**WORK ORDER**
Without including any images, set down the records below exactly.

**GIVEN DATA**
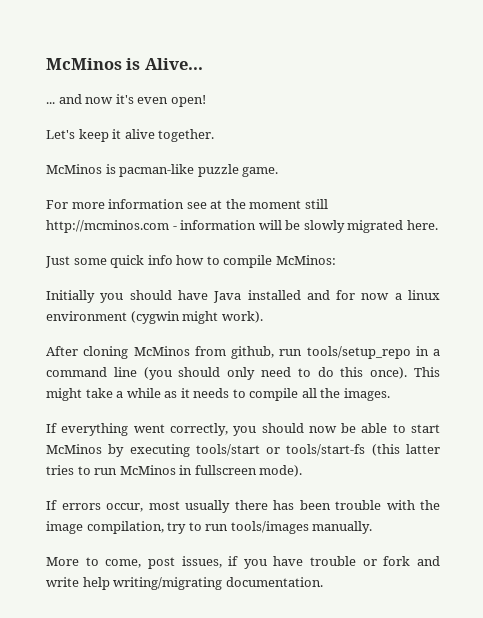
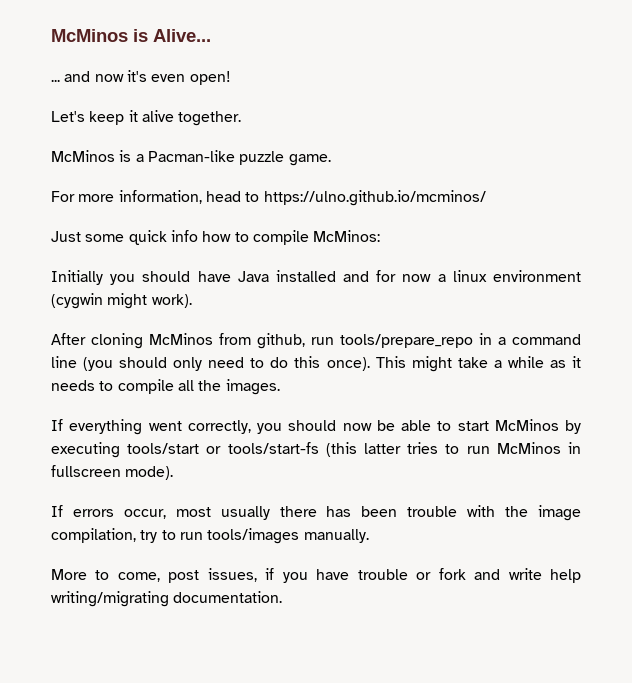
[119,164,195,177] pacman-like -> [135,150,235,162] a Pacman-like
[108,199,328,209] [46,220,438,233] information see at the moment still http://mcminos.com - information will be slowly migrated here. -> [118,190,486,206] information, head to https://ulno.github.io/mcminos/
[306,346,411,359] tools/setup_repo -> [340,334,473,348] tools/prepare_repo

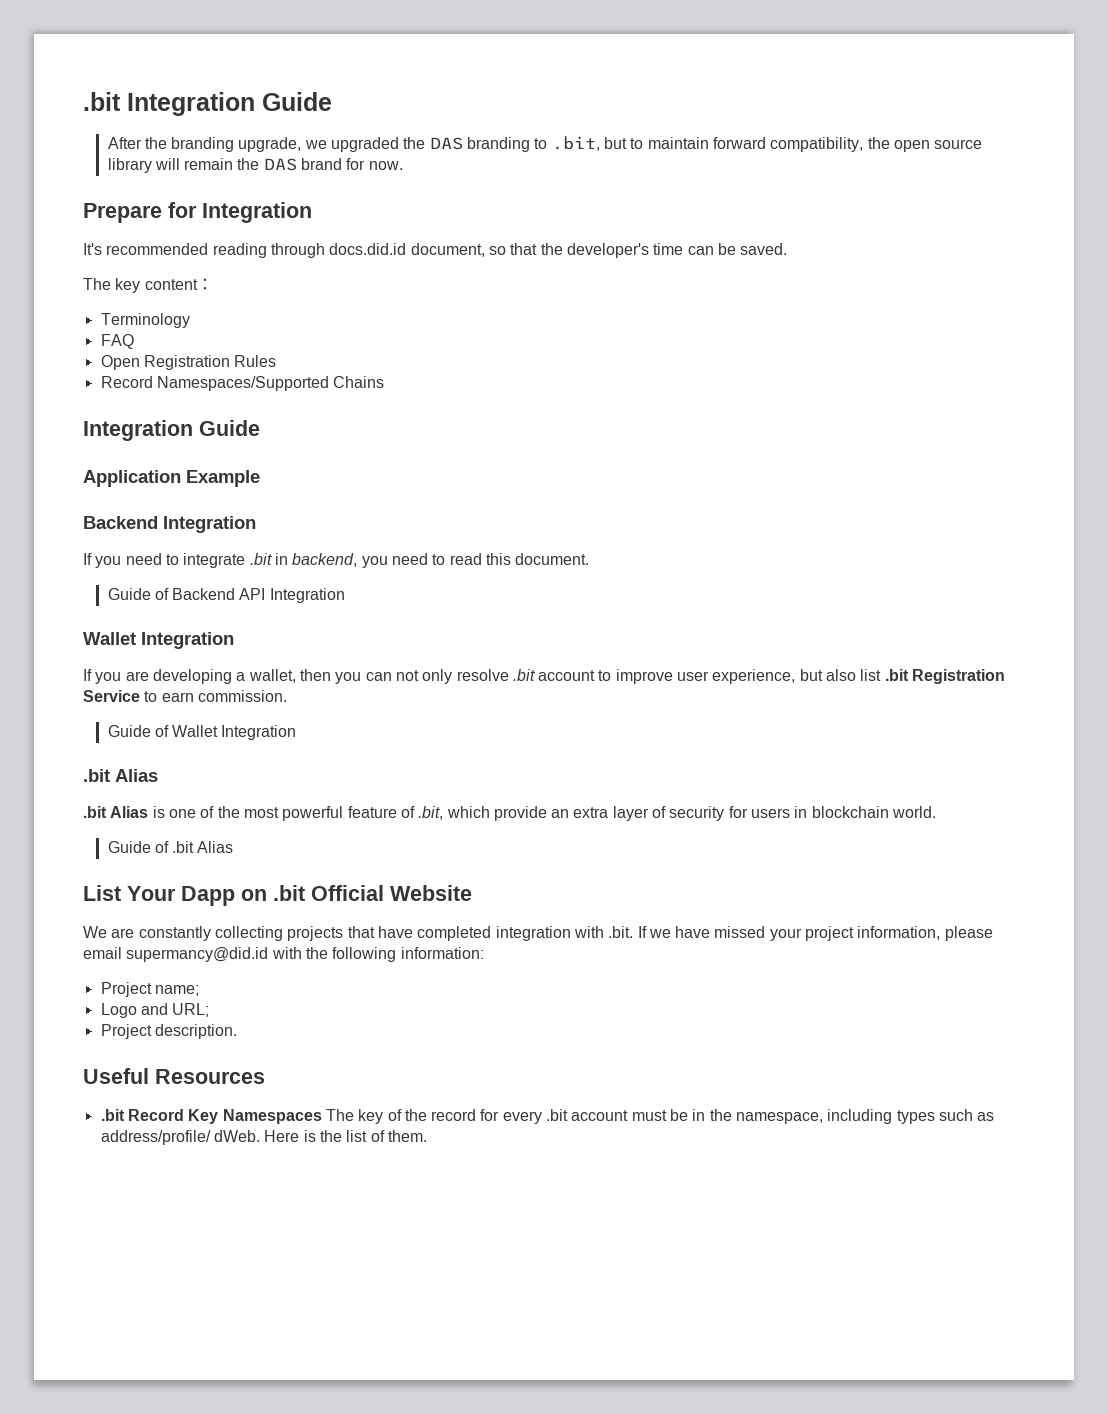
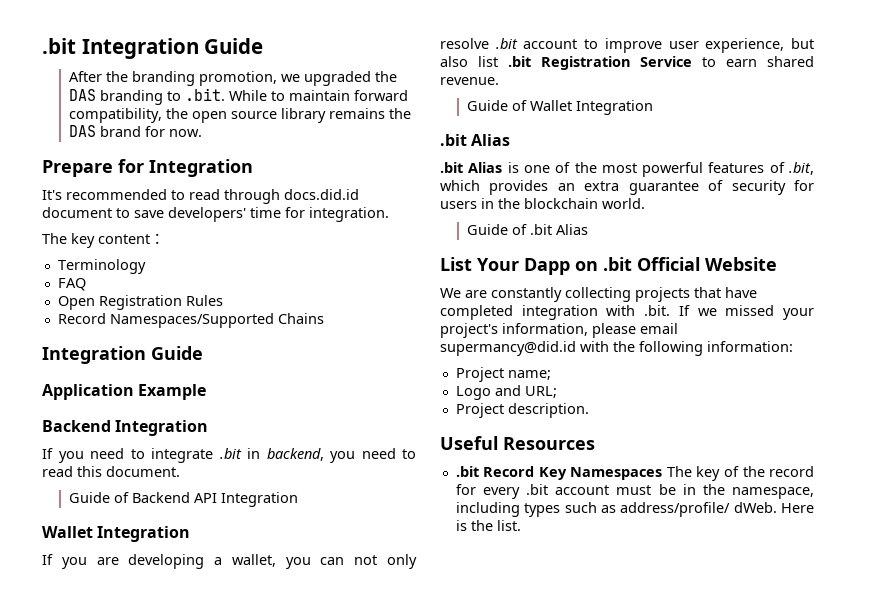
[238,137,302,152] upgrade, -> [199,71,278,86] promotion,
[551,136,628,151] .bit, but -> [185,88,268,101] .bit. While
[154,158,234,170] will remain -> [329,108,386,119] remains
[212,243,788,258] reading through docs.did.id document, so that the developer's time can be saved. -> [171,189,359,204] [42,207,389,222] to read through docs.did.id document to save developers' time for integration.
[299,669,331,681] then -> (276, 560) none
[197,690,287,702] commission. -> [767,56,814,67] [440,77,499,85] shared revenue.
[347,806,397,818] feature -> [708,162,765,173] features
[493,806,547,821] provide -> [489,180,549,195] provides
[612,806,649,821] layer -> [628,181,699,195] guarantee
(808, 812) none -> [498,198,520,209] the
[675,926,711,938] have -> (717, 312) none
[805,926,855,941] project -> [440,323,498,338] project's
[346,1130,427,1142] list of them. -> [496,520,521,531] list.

**SOLUTION TO THIS TASK**
[119,164,195,177] pacman-like -> [135,150,235,162] a Pacman-like
[108,199,328,209] [46,220,438,233] information see at the moment still http://mcminos.com - information will be slowly migrated here. -> [118,190,486,206] information, head to https://ulno.github.io/mcminos/
[306,346,411,359] tools/setup_repo -> [340,334,473,348] tools/prepare_repo

[238,137,302,152] upgrade, -> [199,71,278,86] promotion,
[551,136,628,151] .bit, but -> [185,88,268,101] .bit. While
[154,158,234,170] will remain -> [329,108,386,119] remains
[212,243,788,258] reading through docs.did.id document, so that the developer's time can be saved. -> [171,189,359,204] [42,207,389,222] to read through docs.did.id document to save developers' time for integration.
[299,669,331,681] then -> (276, 560) none
[197,690,287,702] commission. -> [767,56,814,67] [440,77,499,85] shared revenue.
[347,806,397,818] feature -> [708,162,765,173] features
[493,806,547,821] provide -> [489,180,549,195] provides
[612,806,649,821] layer -> [628,181,699,195] guarantee
(808, 812) none -> [498,198,520,209] the
[675,926,711,938] have -> (717, 312) none
[805,926,855,941] project -> [440,323,498,338] project's
[346,1130,427,1142] list of them. -> [496,520,521,531] list.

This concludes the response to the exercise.